The fixed-effects ladder. Population-weighted regressions of tract life expectancy on ADI percentile; 95% intervals (clustered by state / county). Estimated with pyfixest; ~79,000 tracts.
02

266 regressions, one sign

Now the factory floor. Each row below is one metro's own regression — its slope and 95% interval, estimated only from its own tracts. The histogram on top shows where the 266 slopes pile up. None of them — not one — lands on the right side of zero, and 98.9 percent are significantly negative on their own. The deprivation gradient is not a national average that some lucky cities escape. It is the operating physics of every American metro we can measure.

The slope distribution. Each dot: one metro's regression of tract life expectancy on ADI percentile (years per 10 percentiles), weighted by tract population; whiskers are 95% intervals. Metros with ≥40 measurable tracts. Hover any dot. Sources: USALEEP; Neighborhood Atlas ADI; ACS.
03

The spread refuses the easy stories

Generalization established, the interesting question becomes the spread: why does a deprivation percentile cost 2.4 years in San Francisco–Oakland and 0.5 in Madison, Wisconsin? Here the second-stage regression delivers a finding by failing. Metro income explains essentially none of it (r ≈ 0.00 — the chart below is a cloud). Our segregation proxy — how widely deprivation is dispersed across a metro's tracts — explains almost nothing once weighted properly. Metro size, nothing. The sign of the gradient is a law; its steepness is a stubborn local fact that the obvious metro characteristics do not predict. That null is worth a chapter: whatever sets the local exchange rate between deprivation and death, it is not visible in the census — which points the search at the things censuses miss: health systems, housing stock, drug markets, history.

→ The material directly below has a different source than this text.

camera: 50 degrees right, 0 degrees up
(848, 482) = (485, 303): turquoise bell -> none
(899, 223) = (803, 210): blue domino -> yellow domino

Slope vs. metro median income — the null result. Each dot one metro, sized by population. No fit line is drawn because there is no fit to draw (weighted r = 0.07). Second-stage view of the 266 metro coefficients.
04

Why this method earns its keep

"Many small models" is more than a robustness check. It converts a modeling assumption — the relationship is the same everywhere — into a measured quantity with its own distribution, its own outliers, and its own second-stage questions. When the 266 coefficients agree on the sign, the finding generalizes and composition stories die. When they disagree on magnitude, the disagreement becomes data. The rest of this series will run several more findings through the same factory; the gradient is simply the first to survive intact.